# Work request:
Write out every line of the items below, reproducing each one character for character without any change.

# Stored data entries:
_ _ _ _

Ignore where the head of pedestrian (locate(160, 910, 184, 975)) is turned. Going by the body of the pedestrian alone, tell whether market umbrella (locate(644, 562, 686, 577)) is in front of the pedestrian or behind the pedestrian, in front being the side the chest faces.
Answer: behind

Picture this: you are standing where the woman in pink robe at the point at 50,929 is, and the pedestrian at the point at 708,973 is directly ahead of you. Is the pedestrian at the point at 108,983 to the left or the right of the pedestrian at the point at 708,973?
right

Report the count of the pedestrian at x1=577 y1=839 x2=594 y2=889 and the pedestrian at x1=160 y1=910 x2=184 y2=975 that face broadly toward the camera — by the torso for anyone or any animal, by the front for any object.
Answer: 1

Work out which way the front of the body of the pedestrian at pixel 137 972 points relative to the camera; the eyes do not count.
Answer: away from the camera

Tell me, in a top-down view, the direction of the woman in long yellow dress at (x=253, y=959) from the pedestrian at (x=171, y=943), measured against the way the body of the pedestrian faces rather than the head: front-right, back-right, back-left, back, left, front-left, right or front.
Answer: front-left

_ _ _ _

# Answer area:
Ignore where the head of pedestrian (locate(160, 910, 184, 975)) is turned. Going by the body of the pedestrian alone, tell whether market umbrella (locate(644, 562, 686, 577)) is in front of the pedestrian or behind the pedestrian, in front being the side the chest faces.
Answer: behind

Picture this: you are standing where the woman in pink robe at the point at 50,929 is, and the pedestrian at the point at 708,973 is directly ahead of you. Is the pedestrian at the point at 108,983 to the left or the right of the pedestrian at the point at 708,973?
right

Report the count of the pedestrian at x1=577 y1=839 x2=594 y2=889 and the pedestrian at x1=160 y1=910 x2=184 y2=975 that face broadly toward the camera — by the torso for anyone or any animal, by the front for any object.
Answer: 1

Work out which way the front of the body of the pedestrian at pixel 137 972 points relative to the camera; the eyes do not count.
Answer: away from the camera

Tell me, in a top-down view, the direction of the woman in long yellow dress at (x=253, y=959) from the pedestrian at (x=171, y=943), measured against the way the body of the pedestrian faces rather than the head: front-right, back-right, back-left, back, left, front-left, right or front.
Answer: front-left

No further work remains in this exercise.